:: Document passage

New Features:
- Bfloat16 is now supported on CPUs with the AVX512_BF16 extension. Users can expect up to 30% performance improvement for sparse FP32 networks and an up to 75% performance improvement for dense FP32 networks. This feature is opt-in and is specified with the
default_precision
parameter in the configuration file. - Several options can now be specified using a configuration file.
- Max and min operators are now supported for performance.
- SQuAD 2.0 support provided.
- NLP multi-label and eval support added.
- Fraction of supported operations property added to
engine
class. - New ML Ops logging capabilities implemented, including metrics logging, custom functions, and Prometheus support.
Changes:
- Minimum Python version set to 3.7.
- The default logging level has been changed to
warn
. - Timing functions and a default no-op deallocator have been added to improve usability of the C++ API.

::::
:: Data shown

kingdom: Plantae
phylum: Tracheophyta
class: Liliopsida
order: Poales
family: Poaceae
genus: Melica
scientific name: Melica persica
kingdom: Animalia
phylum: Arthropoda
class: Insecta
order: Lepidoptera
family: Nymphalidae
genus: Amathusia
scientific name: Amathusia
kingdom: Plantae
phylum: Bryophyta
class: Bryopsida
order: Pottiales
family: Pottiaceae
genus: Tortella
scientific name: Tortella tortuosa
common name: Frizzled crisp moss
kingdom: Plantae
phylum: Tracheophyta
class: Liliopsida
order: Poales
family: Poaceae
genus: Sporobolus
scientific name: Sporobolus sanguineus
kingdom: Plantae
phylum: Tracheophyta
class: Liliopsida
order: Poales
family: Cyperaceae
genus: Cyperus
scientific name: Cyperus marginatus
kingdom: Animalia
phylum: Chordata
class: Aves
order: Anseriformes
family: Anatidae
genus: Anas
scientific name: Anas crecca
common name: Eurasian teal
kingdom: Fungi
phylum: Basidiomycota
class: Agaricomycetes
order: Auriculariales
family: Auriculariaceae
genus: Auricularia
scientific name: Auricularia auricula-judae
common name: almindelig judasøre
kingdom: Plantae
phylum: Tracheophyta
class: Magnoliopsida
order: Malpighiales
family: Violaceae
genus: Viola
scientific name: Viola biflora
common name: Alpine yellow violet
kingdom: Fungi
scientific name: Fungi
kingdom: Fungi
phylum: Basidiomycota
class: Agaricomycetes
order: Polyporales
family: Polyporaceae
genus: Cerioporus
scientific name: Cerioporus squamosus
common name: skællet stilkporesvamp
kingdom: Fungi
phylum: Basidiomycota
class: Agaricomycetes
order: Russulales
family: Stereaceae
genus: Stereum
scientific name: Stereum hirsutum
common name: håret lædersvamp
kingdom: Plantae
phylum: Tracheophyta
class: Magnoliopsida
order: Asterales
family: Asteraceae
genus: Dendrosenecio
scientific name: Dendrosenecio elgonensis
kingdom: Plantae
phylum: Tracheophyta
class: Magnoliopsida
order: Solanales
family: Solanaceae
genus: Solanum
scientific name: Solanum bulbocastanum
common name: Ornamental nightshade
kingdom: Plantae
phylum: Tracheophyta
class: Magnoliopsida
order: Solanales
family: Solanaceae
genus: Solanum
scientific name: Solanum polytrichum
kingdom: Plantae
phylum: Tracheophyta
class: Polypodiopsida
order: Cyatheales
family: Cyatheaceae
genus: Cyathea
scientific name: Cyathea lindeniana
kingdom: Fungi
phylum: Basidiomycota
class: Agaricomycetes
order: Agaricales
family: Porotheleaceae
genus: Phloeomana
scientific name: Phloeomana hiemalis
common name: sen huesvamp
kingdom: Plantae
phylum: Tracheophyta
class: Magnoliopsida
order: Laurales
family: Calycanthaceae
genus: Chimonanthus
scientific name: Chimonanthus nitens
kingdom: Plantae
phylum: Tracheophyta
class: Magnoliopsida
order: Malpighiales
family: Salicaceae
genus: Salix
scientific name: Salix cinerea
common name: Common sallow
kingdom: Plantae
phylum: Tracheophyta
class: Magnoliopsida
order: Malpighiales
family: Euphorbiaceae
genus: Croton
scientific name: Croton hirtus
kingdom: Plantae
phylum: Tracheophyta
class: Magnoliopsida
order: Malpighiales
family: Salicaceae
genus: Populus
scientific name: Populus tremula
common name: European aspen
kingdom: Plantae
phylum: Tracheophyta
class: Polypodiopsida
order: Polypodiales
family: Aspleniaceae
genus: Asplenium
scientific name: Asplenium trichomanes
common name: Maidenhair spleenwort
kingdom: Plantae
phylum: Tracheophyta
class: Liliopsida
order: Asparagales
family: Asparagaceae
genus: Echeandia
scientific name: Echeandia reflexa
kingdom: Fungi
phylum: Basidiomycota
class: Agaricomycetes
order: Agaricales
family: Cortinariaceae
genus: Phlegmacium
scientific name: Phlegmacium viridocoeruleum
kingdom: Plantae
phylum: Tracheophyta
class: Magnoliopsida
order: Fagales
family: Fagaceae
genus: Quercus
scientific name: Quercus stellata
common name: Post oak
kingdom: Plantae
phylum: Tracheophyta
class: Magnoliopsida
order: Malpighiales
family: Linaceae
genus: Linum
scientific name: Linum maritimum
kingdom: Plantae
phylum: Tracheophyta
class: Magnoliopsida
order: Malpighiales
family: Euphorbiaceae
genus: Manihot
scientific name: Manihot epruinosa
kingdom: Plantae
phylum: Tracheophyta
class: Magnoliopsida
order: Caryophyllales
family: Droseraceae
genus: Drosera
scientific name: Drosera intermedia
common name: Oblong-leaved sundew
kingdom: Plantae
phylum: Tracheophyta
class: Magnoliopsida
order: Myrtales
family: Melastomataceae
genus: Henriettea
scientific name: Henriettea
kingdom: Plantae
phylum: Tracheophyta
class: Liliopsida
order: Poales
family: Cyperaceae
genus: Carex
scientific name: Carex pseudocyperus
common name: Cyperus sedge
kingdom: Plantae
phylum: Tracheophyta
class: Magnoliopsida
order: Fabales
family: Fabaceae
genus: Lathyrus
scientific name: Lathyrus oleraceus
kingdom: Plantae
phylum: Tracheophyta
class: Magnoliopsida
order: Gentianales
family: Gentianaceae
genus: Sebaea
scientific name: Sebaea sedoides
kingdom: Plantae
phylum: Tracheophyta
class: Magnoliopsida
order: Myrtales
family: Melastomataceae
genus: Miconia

::::

**Task set:**
(A) According to the release notes, what is the minimum Python version now?
(B) Please continue the release notes from where they stop.
The material plays no part in what follows.

**Results of the exercise:**
(A) Python 3.7.

(B)
- DeepSparse now supports the
axes
parameter to be specified either as an input or an attribute in several ONNX operators. - Model compilation times have been improved on machines with many cores.
- YOLOv5 pipelines upgraded to latest state from Ultralytics.
- Transformers pipelines upgraded to latest state from Hugging Face.
Resolved Issues:
- DeepSparse no longer crashes with an assertion failure for softmax operators on dimensions with a single element.
- DeepSparse no longer crashes with an assertion failure on some unstructured sparse quantized BERT models.
- Image classification evaluation script no longer crashes for larger batch sizes.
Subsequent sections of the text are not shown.